As our Immigration blog readers are well aware that the H1-B “specialty occupations” filing cap had been met for the fiscal year 2014. This means that no more H1-B cap subject petitions will be accepted by USCIS for the remainder of this year.
This was clearly a very disappointing news for many employers and prospective employees who could not get their petitions filed by April 5, 2013. A lottery was later conducted and several H1B cap subject petitions were not selected by the USCIS.
This leads to the pressing question – “Now what?”
With 2014-15 H1B Cap season still more than 6 months away, we believe this is a good time to discuss H1B alternatives available to foreign workers. This article is intended to provide an overview of alternatives to the H1-B visa sponsorship:
O-1A Extraordinary ability aliens:
The O-1 visa is suitable for individuals who have extraordinary ability or achievement in fields of science, arts, education, business, athletics, or motion picture and television. The petitioning U.S. employer must establish the alien’s extraordinary ability or achievement by submitting evidence that the foreign national is coming to the U.S. to continue to work in the field and that he or she meets the evidentiary criteria.

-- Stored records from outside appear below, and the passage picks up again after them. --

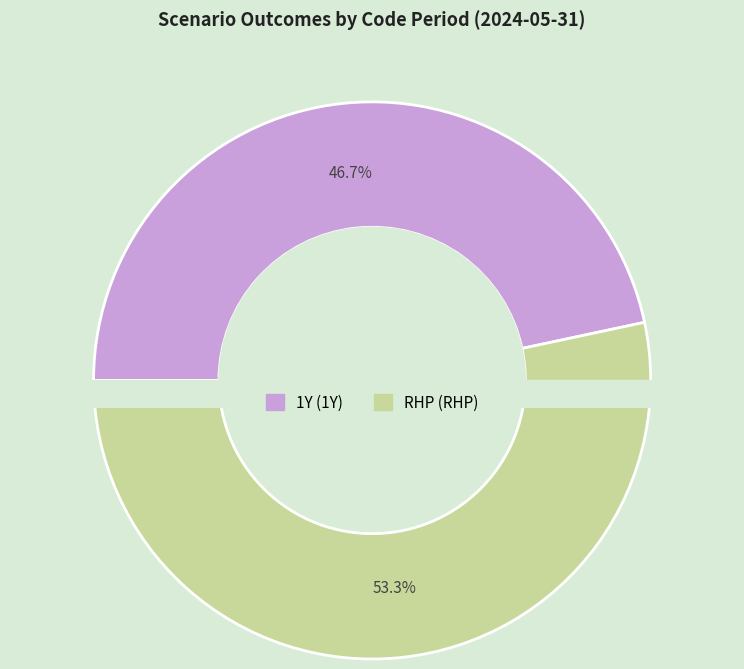

Rank the categories by value from lowest to highest.

1Y, RHP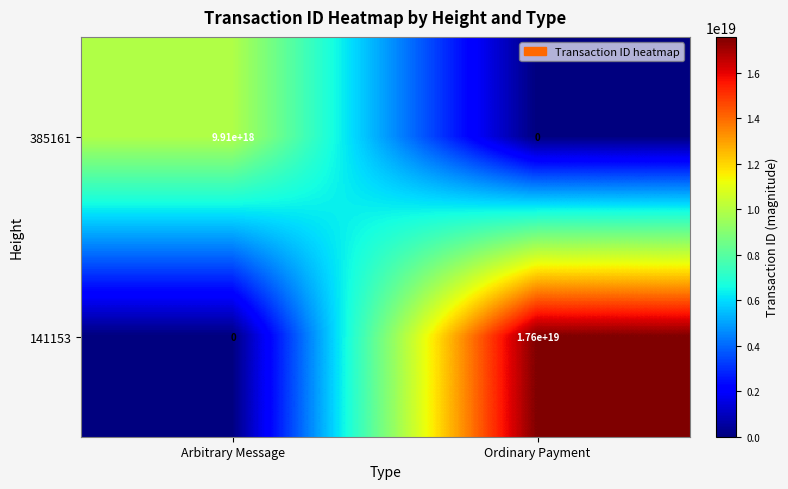

At which label is 385161 closest to 4955000000000000000?

Arbitrary Message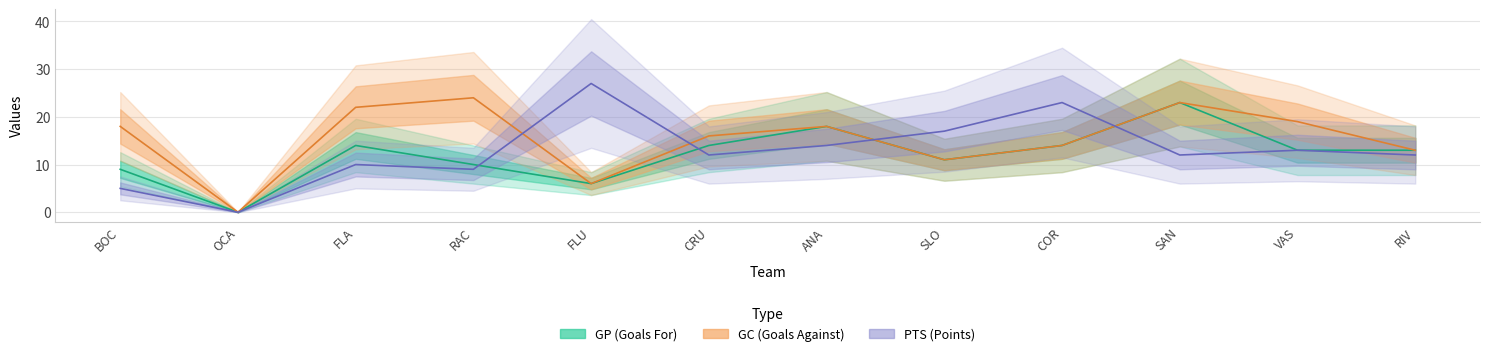

Rank the series by their maximum value, from highest to lowest.

PTS, GC, GP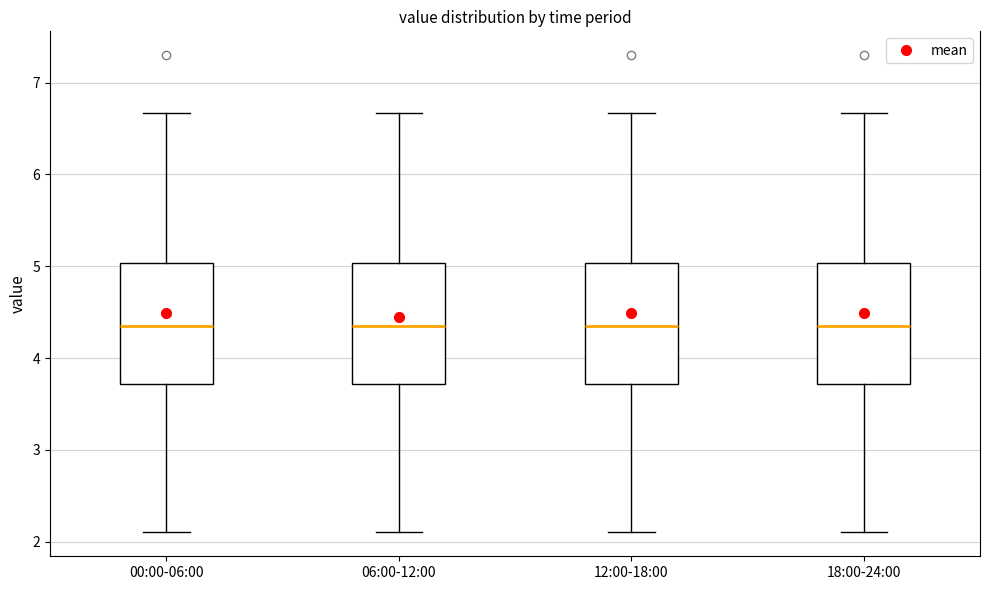

Reading left to right, transcribe this box plot: for each box, give where its median line is, the range the box spans, and where its two whiskers end, as read against the y-axis. The values are not printed on the chart, so give them approximately, as read against the axis.

00:00-06:00: median 4.4, box 3.7 to 5.0, whiskers 2.1 to 6.7
06:00-12:00: median 4.4, box 3.7 to 5.0, whiskers 2.1 to 6.7
12:00-18:00: median 4.4, box 3.7 to 5.0, whiskers 2.1 to 6.7
18:00-24:00: median 4.4, box 3.7 to 5.0, whiskers 2.1 to 6.7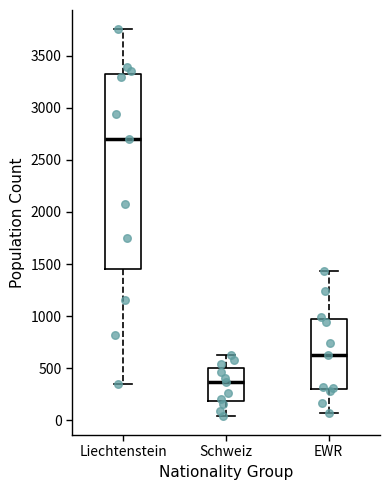

Reading left to right, transcribe this box plot: for each box, give where its median line is, the range the box spans, and where its two whiskers end, as read against the y-axis. The values are not printed on the chart, so give them approximately, as read against the axis.

Liechtenstein: median 2700, box 1450 to 3300, whiskers 350 to 3750
Schweiz: median 350, box 200 to 500, whiskers 50 to 600
EWR: median 650, box 300 to 950, whiskers 50 to 1450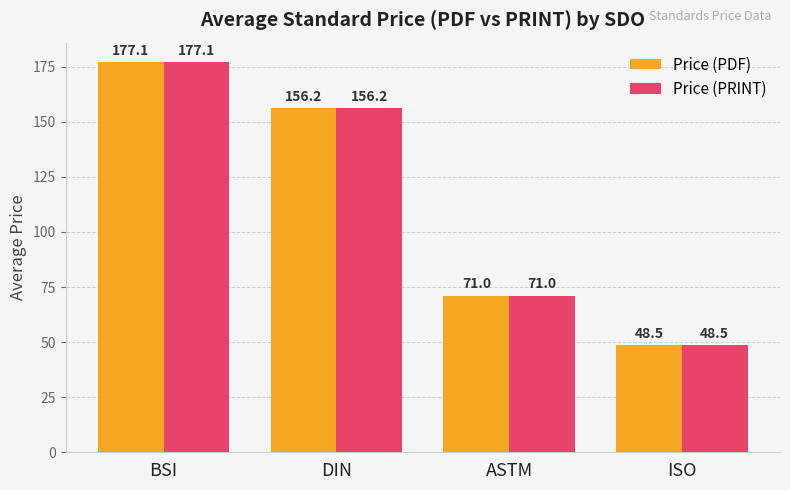

The Price (PRINT) series shows 86.3 at ISO. True or false?

False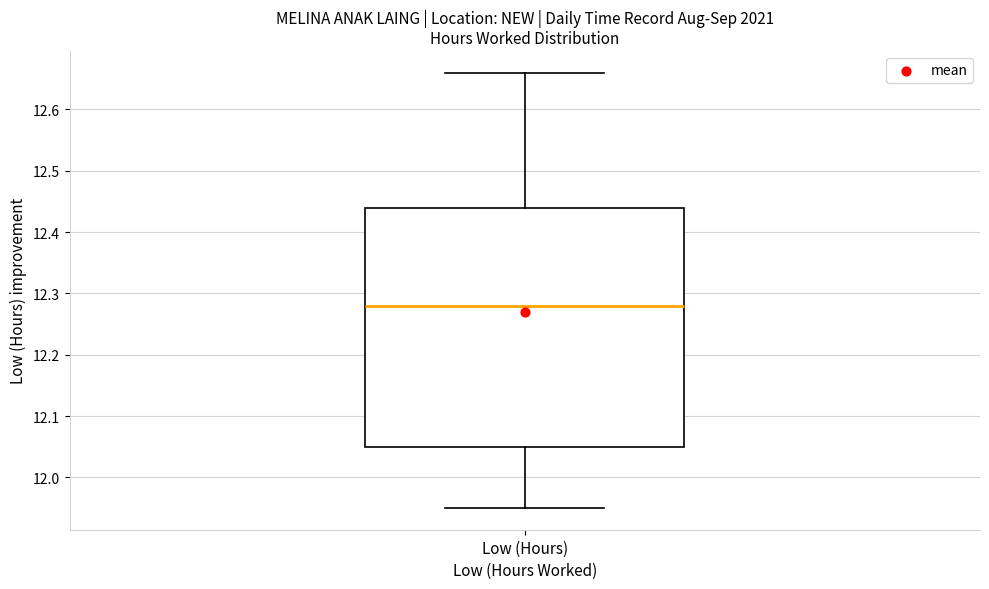

Where does the upper whisker of the box for Low (Hours) end on the y-axis? The values are not printed on the chart, so give them approximately, as read against the axis.

12.66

This classification is a useful alternative to the H-1B visa because it is neither cap-subject nor limts the time that an individual can remain in the U.S. on O-1 status. The extraordinary ability standard for O-1 is met by “sustained national or international acclaim.”
The L-1 visa is an option for companies with offices in the United States who wish to transfer employees to the US temporarily. To be eligible for an L-1A visa the petitioning employer must establish that the beneficiary has worked with the foreign office/branch or subsidiary for at least one year within the last three years as a manager, executive, or employee with specialized knowledge.
The TN visa was created under NAFTA agreement which allows certain citizens of Canada and Mexico to enter the U.S. under the non-immigrant TN status. It enables Canadians and Mexicans to temporarily work in the U.S. in a NAFTA-approved professional occupation as long as they meet the qualifying criteria.
The E-3 visa classification applies only to nationals of Australia as well as their spouses and children. E-3 principal applicants must be going to the United States solely to work in a specialty occupation as required for an H1-B visa. The spouse and children need not be Australian citizens.
A J-1 Visa is a non-immigrant visa available to aliens that fall under the designation of “Exchange Visitor”. J-1 exchange visitors travel to the United States through a Department of State approved sponsor program to teach, study, receive training or demonstrate special skills. Individuals who may qualify for J-1 status include: business trainees, primary and secondary school teachers, college professors, research scholars, medical residents or interns receiving medical training within the U.S. and other specialists.
H1-B for FY 2015:
Last but not the least, one can also wait for the H1-B FY 2015 quota which will open on April 1, 2014.